## Input data:

::::::::::

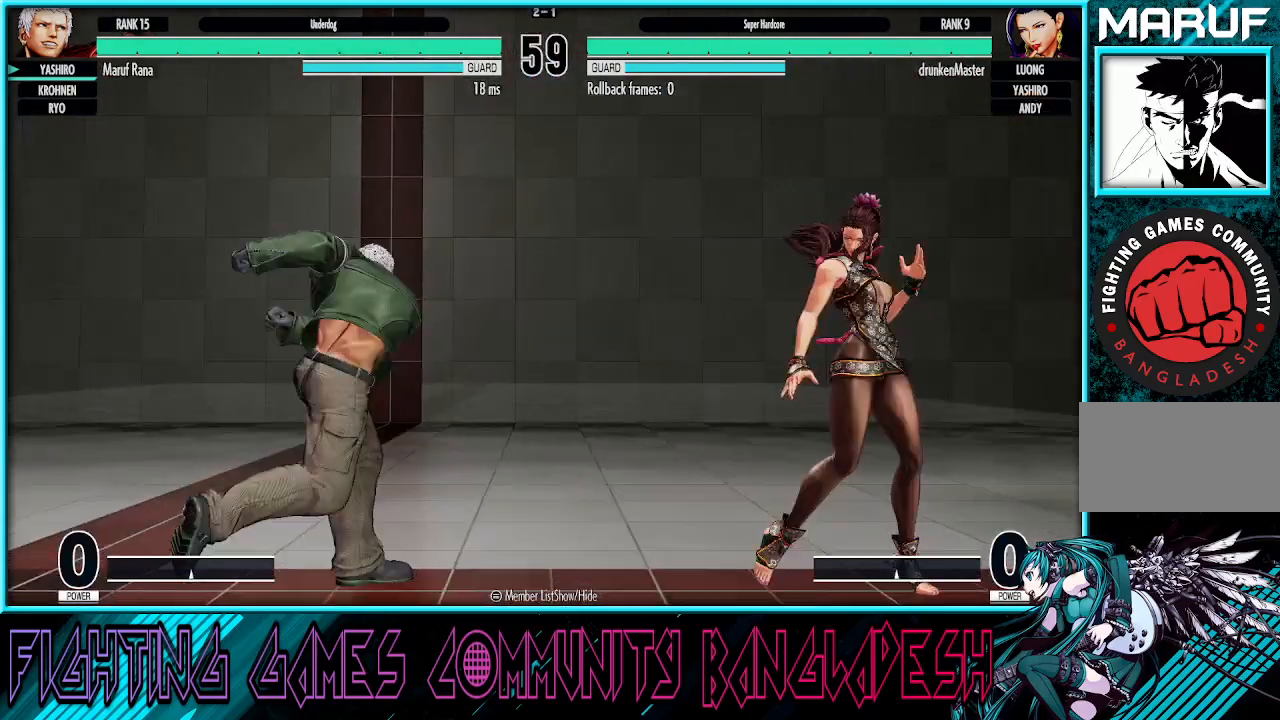
{"buttons": [], "left_stick": "right", "events": [[33, "left_stick", "left"], [500, "left_stick", "right"]]}
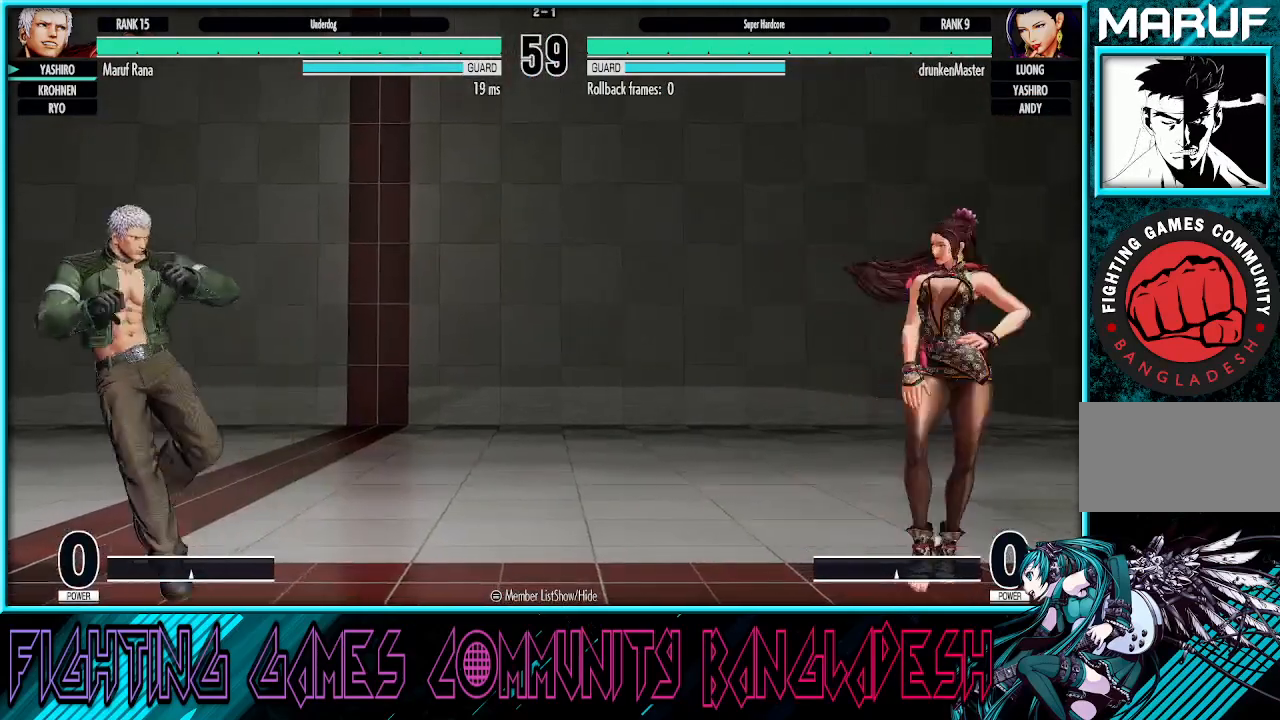
{"buttons": [], "left_stick": "down-left", "events": [[100, "left_stick", "center"], [150, "left_stick", "right"], [317, "left_stick", "left"], [417, "left_stick", "down-left"]]}
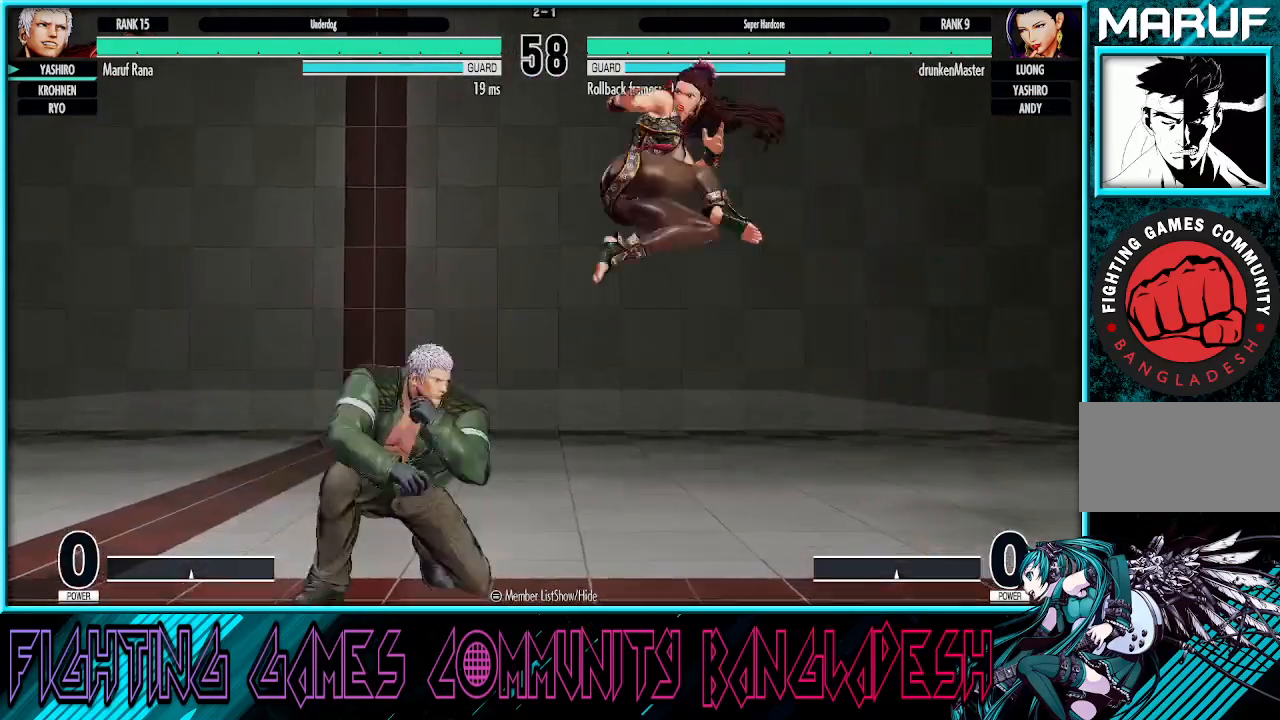
{"buttons": ["CROSS"], "left_stick": "right", "events": [[117, "TRIANGLE", "down"], [267, "TRIANGLE", "up"], [333, "left_stick", "right"], [417, "CROSS", "down"]]}
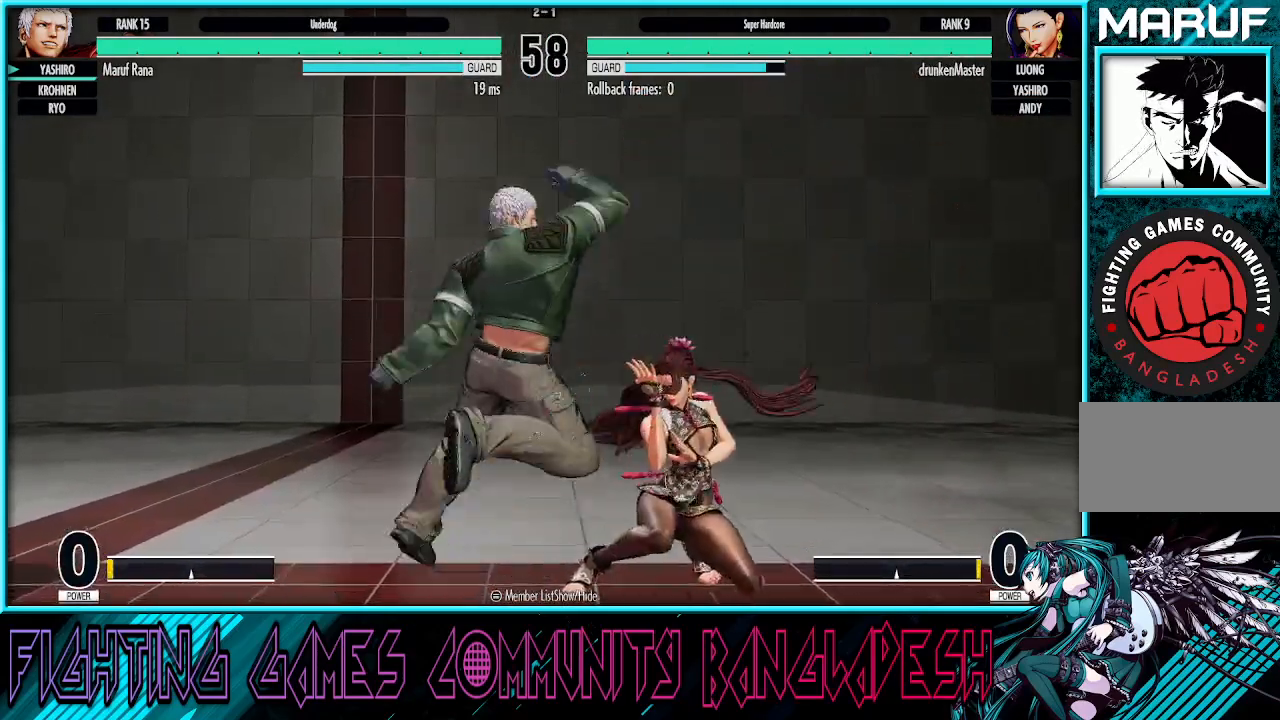
{"buttons": ["CROSS"], "left_stick": "right", "events": [[67, "CROSS", "up"], [167, "left_stick", "center"], [233, "left_stick", "left"], [283, "left_stick", "down"], [383, "left_stick", "right"], [433, "CROSS", "down"]]}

::::::::::

## Task item:
Nothing but the pictures may be dropped; restate the material word for word.

## Output for this task:
{"buttons": [], "left_stick": "right", "events": [[33, "left_stick", "left"], [500, "left_stick", "right"]]}
{"buttons": [], "left_stick": "down-left", "events": [[100, "left_stick", "center"], [150, "left_stick", "right"], [317, "left_stick", "left"], [417, "left_stick", "down-left"]]}
{"buttons": ["CROSS"], "left_stick": "right", "events": [[117, "TRIANGLE", "down"], [267, "TRIANGLE", "up"], [333, "left_stick", "right"], [417, "CROSS", "down"]]}
{"buttons": ["CROSS"], "left_stick": "right", "events": [[67, "CROSS", "up"], [167, "left_stick", "center"], [233, "left_stick", "left"], [283, "left_stick", "down"], [383, "left_stick", "right"], [433, "CROSS", "down"]]}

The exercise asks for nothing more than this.